Jorge Campos, a high school senior from Palmdale, California, has experienced quite a bit in his short 17 years of life.
Yet, despite obstacles that would have left many feeling helpless, the savvy teen has defied the odds and will be attending Harvard University in the fall.
“Living in the present is OK, but constantly thinking about your future is even better,” Jorge told ABC 7, a local news channel in Los Angeles.
And it’s precisely this attitude that has helped the teen get ahead.
Jorge was 13 and about to start high school when his father lost his job, resulting in the family of six becoming homeless for three months.

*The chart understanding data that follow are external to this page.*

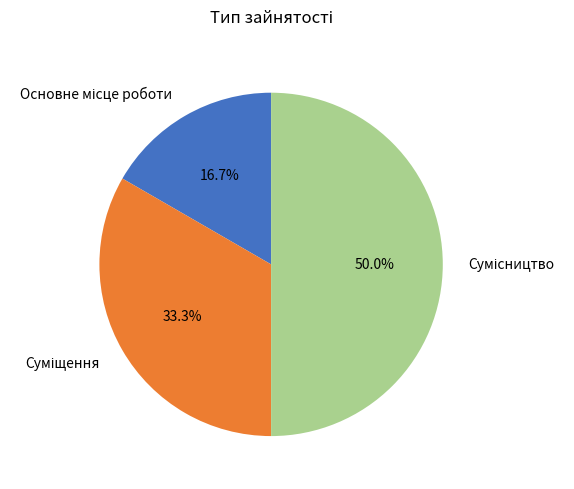

What percentage is the Суміщення slice, to the nearest percent?

33%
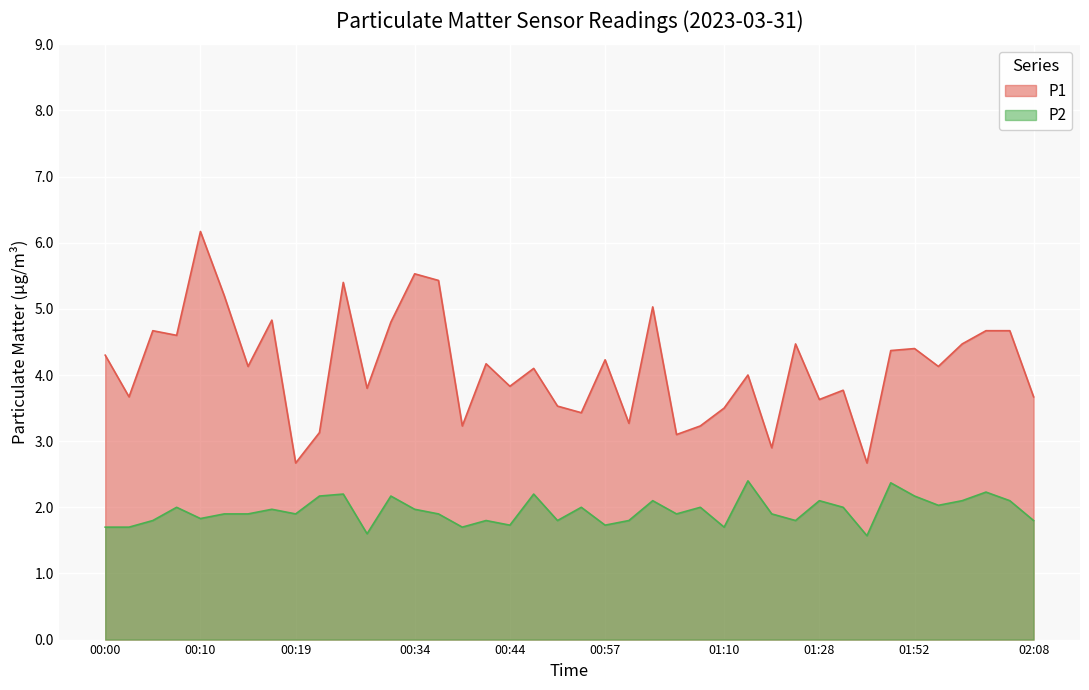

What is the minimum value shown in the chart?

1.6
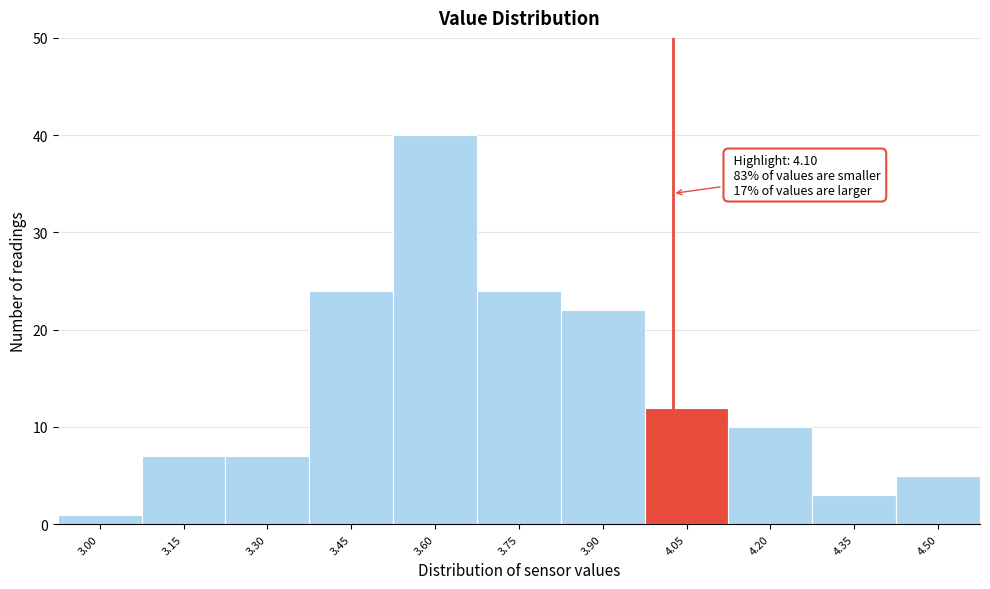

Reading right to left, transcribe all the data shown in this chart.

5	3	10	12	22	24	40	24	7	7	1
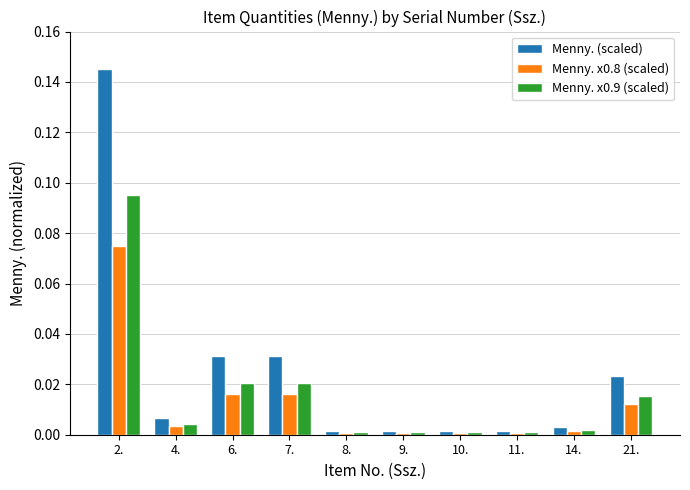

At how many categories does at least one series exceed 0?

10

During this time, while the Campos shuffled from relatives’ homes, hotels and spent time living out of a van, Jorge enrolled in college-level courses at Los Angeles Community College, where he learned about money.
I took on the budget. I took on all the finances. All the bills that are paid at home run through me. Jorge Campos
“I took on the budget. I took on all the finances. All the bills that are paid at home run through me,” Jorge told KTLA, a new channel in Los Angeles.
Jorge was so good with his family’s finances that two years ago, Jorge helped the family buy a home in Palmdale.
The purchase was a success for the Campos family, but it meant Jorge would now have to travel 140 miles round trip for school.
Jorge grew up in South L.A., just blocks away from the University of Southern California campus in Exposition Park. The university offers a federally-funded program called TRIO Upward Bound Math and Science, which motivates and supports low-income, first-generation and minority students. Due to Jorge’s Mexican heritage and financial state, he was invited to join the program at his high school in South L.A. during his freshman year.
Palmdale, where his family bought a house, was 70 miles from Jorge’s childhood home.
Yet, Jorge stayed at his high school and stuck with the program, sometimes getting home at 11 p.m. or midnight and rising at 5 a.m. for school.
But all the effort was worth it. Jorge credits the program for all of his accomplishments, which includes getting a full scholarship to Harvard where he plans to study economics.
Jorge was honored along with other upward bound students on Tuesday during a ceremony, and his mentors believe he’ll go far.
Theda Douglas, associate vice president of USC university relations, told ABC 7:
“I think he’s going to be able to give back to our world and inspire other young people and kids of color who didn’t think that they could actually do it.”